> Problem statement:
Could you retype exactly the line containing "cartes auth" and every line after it in the data below, leaving out the pictures?

※ ※ ※

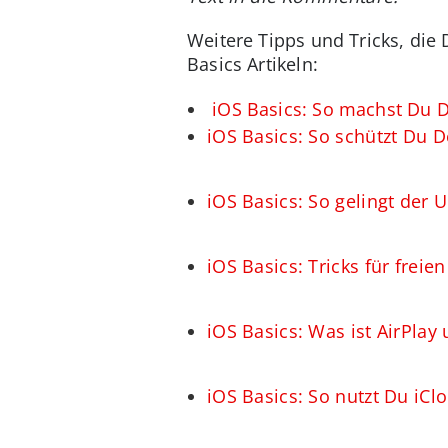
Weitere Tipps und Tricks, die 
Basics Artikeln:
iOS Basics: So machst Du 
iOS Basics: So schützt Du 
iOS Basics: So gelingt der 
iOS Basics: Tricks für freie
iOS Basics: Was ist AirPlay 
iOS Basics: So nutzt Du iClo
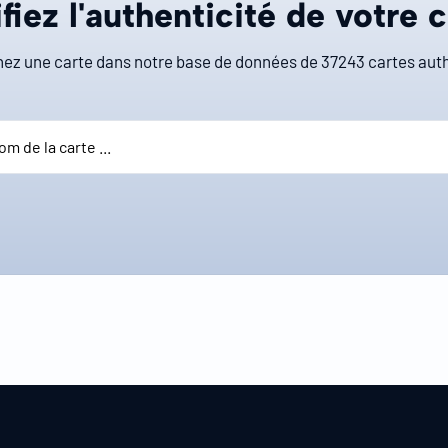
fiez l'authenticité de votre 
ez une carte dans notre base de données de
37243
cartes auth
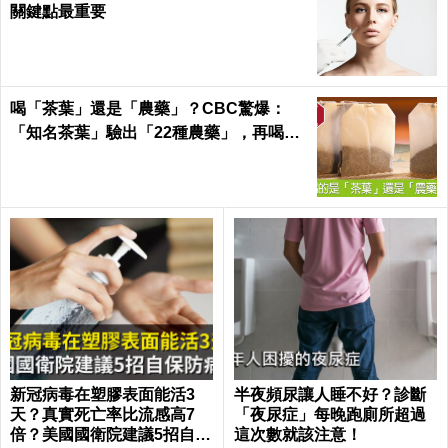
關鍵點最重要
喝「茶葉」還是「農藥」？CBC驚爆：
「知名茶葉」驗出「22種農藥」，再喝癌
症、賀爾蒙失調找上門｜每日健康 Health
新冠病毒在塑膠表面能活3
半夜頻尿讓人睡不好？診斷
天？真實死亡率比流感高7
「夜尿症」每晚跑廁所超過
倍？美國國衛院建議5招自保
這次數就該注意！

※ ※ ※

> Result of this exercise:
cartes auth
關鍵點最重要
喝「茶葉」還是「農藥」？CBC驚爆：
「知名茶葉」驗出「22種農藥」，再喝癌
症、賀爾蒙失調找上門｜每日健康 Health
新冠病毒在塑膠表面能活3
半夜頻尿讓人睡不好？診斷
天？真實死亡率比流感高7
「夜尿症」每晚跑廁所超過
倍？美國國衛院建議5招自保
這次數就該注意！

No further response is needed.